Text shown –
The series premiered on 10 January 2016, and aired on Tokyo MX, Kyoto Broadcasting System, BS11, AT-X, Sun Television, and TV Aichi, and was simulcast worldwide with dubs produced by Funimation. Madman Entertainment procured the rights to stream the anime on AnimeLab. On 12 February 2016, it was announced that the anime would be broadcast on Adult Swim's Toonami programming block, replacing Akame ga Kill!, beginning on 28 February 2016. The series was later released on Blu-ray on 25 March 2016.

The series was licensed in the UK by Anime Limited, however it was later delisted and cancelled.

Required work –
Answer these from the release history above:
1. On what date did the series premiere?
2. Which program did it replace on Toonami?
3. Which company licensed it in the UK?

Stored data –
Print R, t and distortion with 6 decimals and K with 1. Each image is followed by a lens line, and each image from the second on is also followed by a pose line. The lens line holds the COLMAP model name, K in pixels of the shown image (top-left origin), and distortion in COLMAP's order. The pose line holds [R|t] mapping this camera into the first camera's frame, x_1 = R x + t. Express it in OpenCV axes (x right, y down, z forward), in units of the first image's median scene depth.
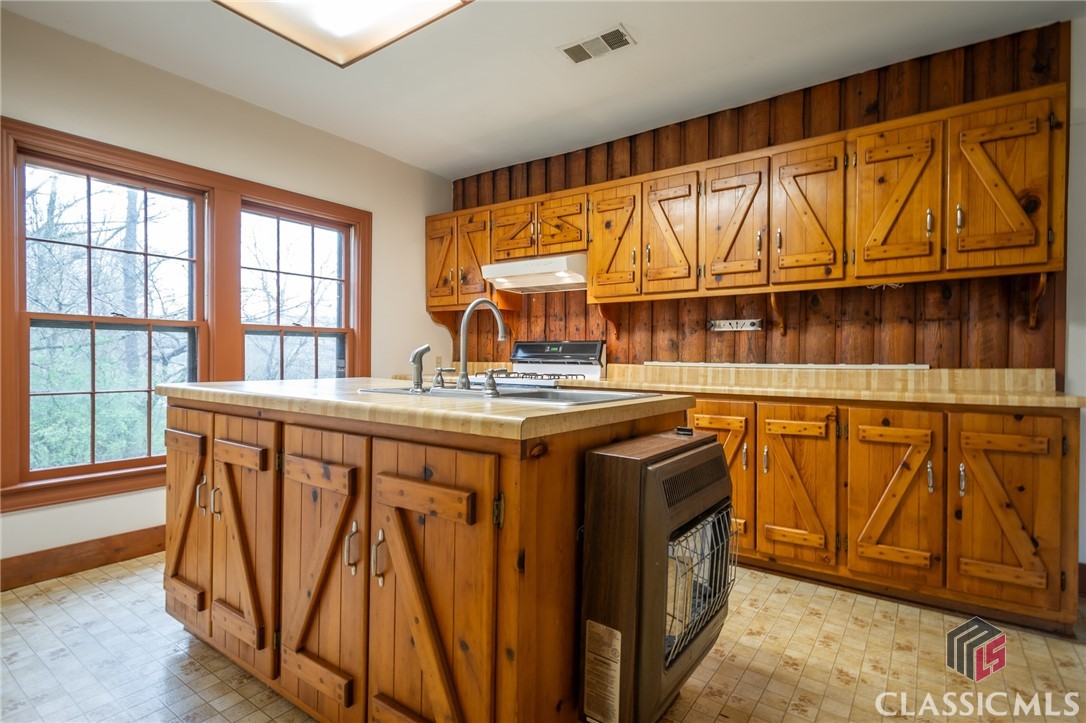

Answer box –
1. 10 January 2016
2. Akame ga Kill!
3. Anime Limited